--- Information shown Enclosed Below ---

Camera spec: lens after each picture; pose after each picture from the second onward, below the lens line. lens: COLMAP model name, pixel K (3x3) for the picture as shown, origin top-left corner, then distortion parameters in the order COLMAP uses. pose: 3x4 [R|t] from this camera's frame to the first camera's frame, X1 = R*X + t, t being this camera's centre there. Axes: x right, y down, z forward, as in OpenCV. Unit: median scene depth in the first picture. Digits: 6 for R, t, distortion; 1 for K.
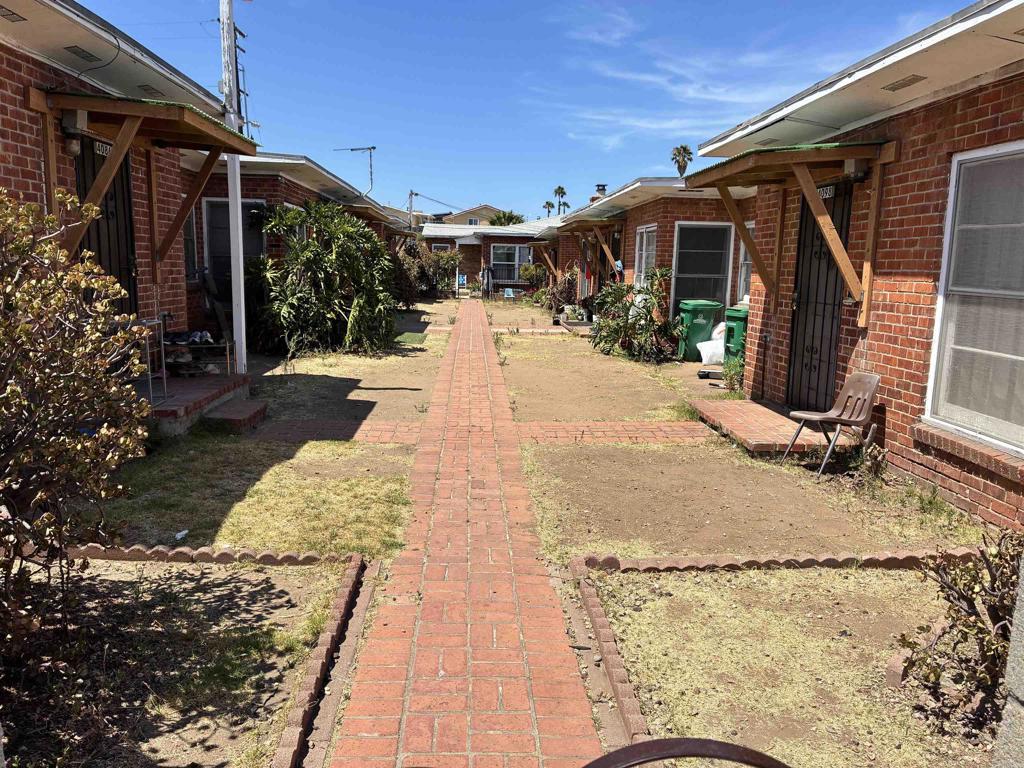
lens RADIAL K [[779.2, 0, 513.1], [0, 779.2, 381.7], [0, 0, 1]] dist [0.058210, -0.073153]
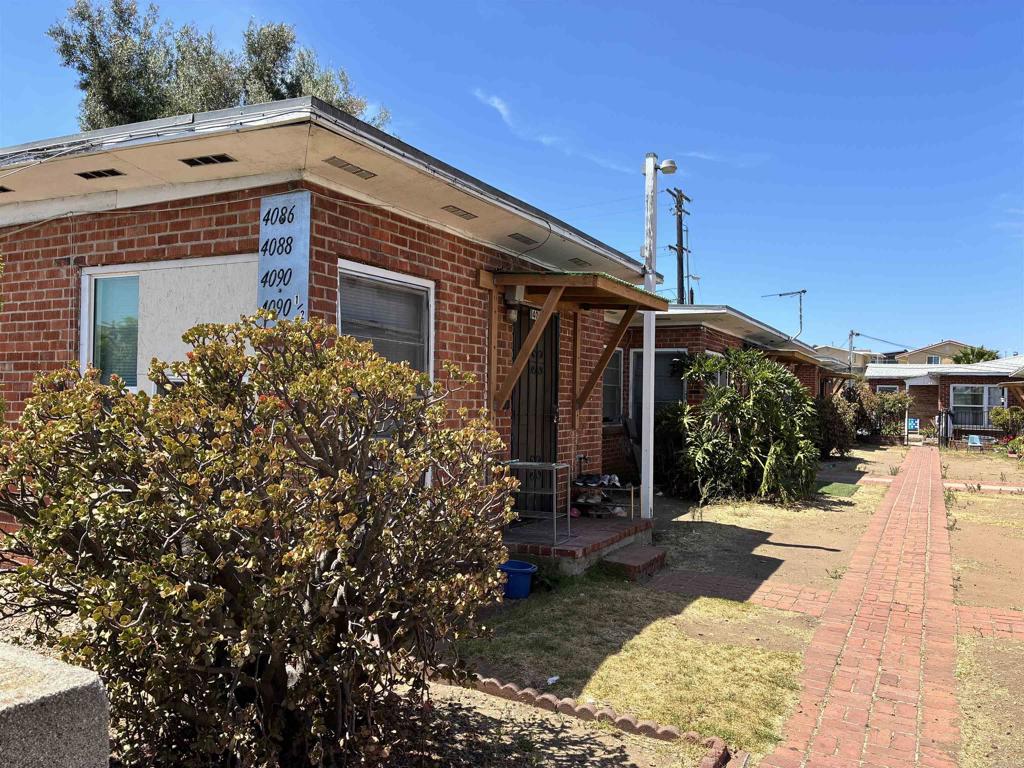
lens RADIAL K [[779.2, 0, 512.0], [0, 779.2, 388.7], [0, 0, 1]] dist [0.058210, -0.073153]
pose [[0.856421, -0.010357, -0.516174, 0.043222], [-0.077758, 0.985806, -0.148794, -0.015660], [0.510389, 0.167567, 0.843460, 0.033921]]
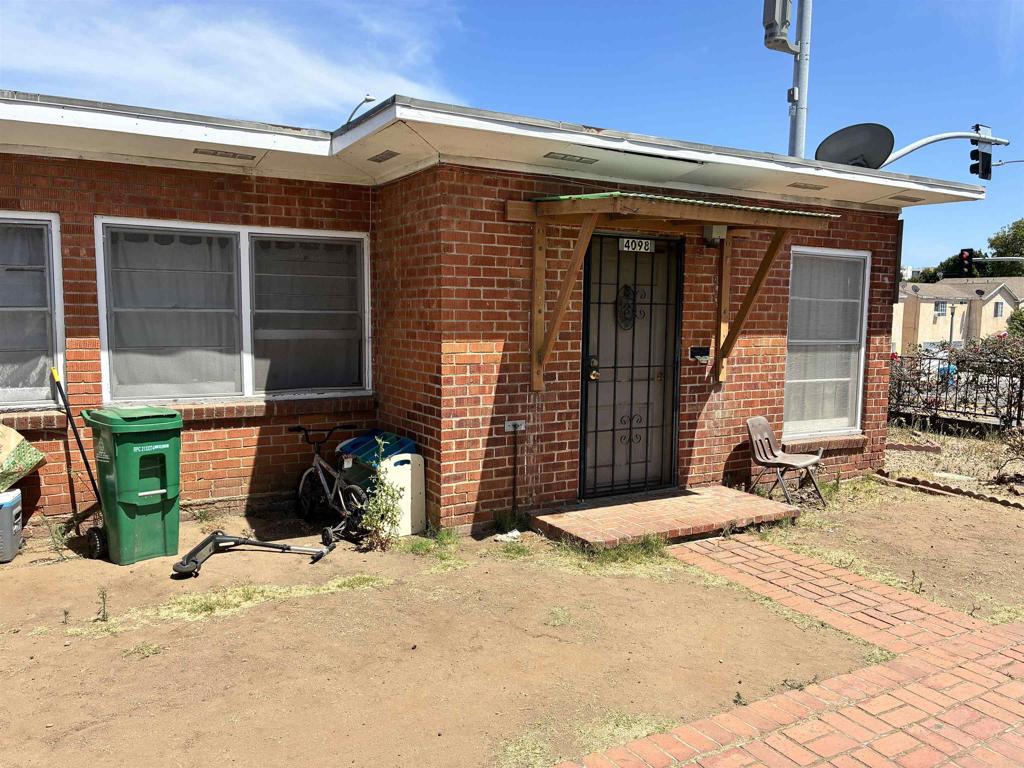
lens RADIAL K [[779.2, 0, 507.7], [0, 779.2, 386.1], [0, 0, 1]] dist [0.058210, -0.073153]
pose [[-0.449551, -0.112480, 0.886145, -0.419202], [0.113338, 0.976840, 0.181489, -0.317181], [-0.886035, 0.182022, -0.426391, 1.860696]]
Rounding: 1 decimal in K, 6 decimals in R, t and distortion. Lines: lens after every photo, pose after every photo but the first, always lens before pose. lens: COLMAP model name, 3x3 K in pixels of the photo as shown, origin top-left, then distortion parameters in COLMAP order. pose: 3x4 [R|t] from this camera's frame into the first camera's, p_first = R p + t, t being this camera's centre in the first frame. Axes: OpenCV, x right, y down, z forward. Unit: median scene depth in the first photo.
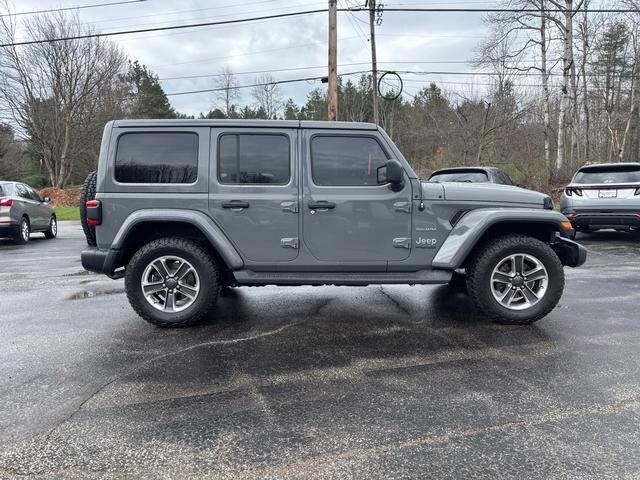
lens RADIAL K [[477.6, 0, 320.0], [0, 477.6, 240.0], [0, 0, 1]] dist [0.029340, -0.002569]
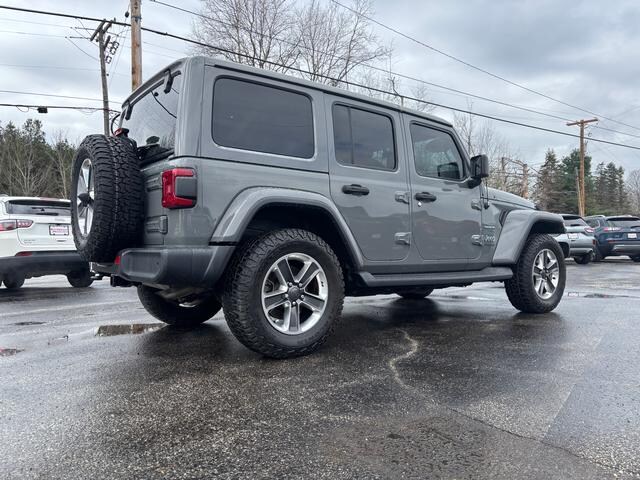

--- End of Enclosed Information shown ---

Rewrite the part that opens with the line containing "Rounding: 1 decimal" and runs through the end of the records, swapping "photo" for "image" and keeping everything else unchanged. Leave the pictures out.

Rounding: 1 decimal in K, 6 decimals in R, t and distortion. Lines: lens after every image, pose after every image but the first, always lens before pose. lens: COLMAP model name, 3x3 K in pixels of the image as shown, origin top-left, then distortion parameters in COLMAP order. pose: 3x4 [R|t] from this camera's frame into the first camera's, p_first = R p + t, t being this camera's centre in the first frame. Axes: OpenCV, x right, y down, z forward. Unit: median scene depth in the first image.
lens RADIAL K [[477.6, 0, 320.0], [0, 477.6, 240.0], [0, 0, 1]] dist [0.029340, -0.002569]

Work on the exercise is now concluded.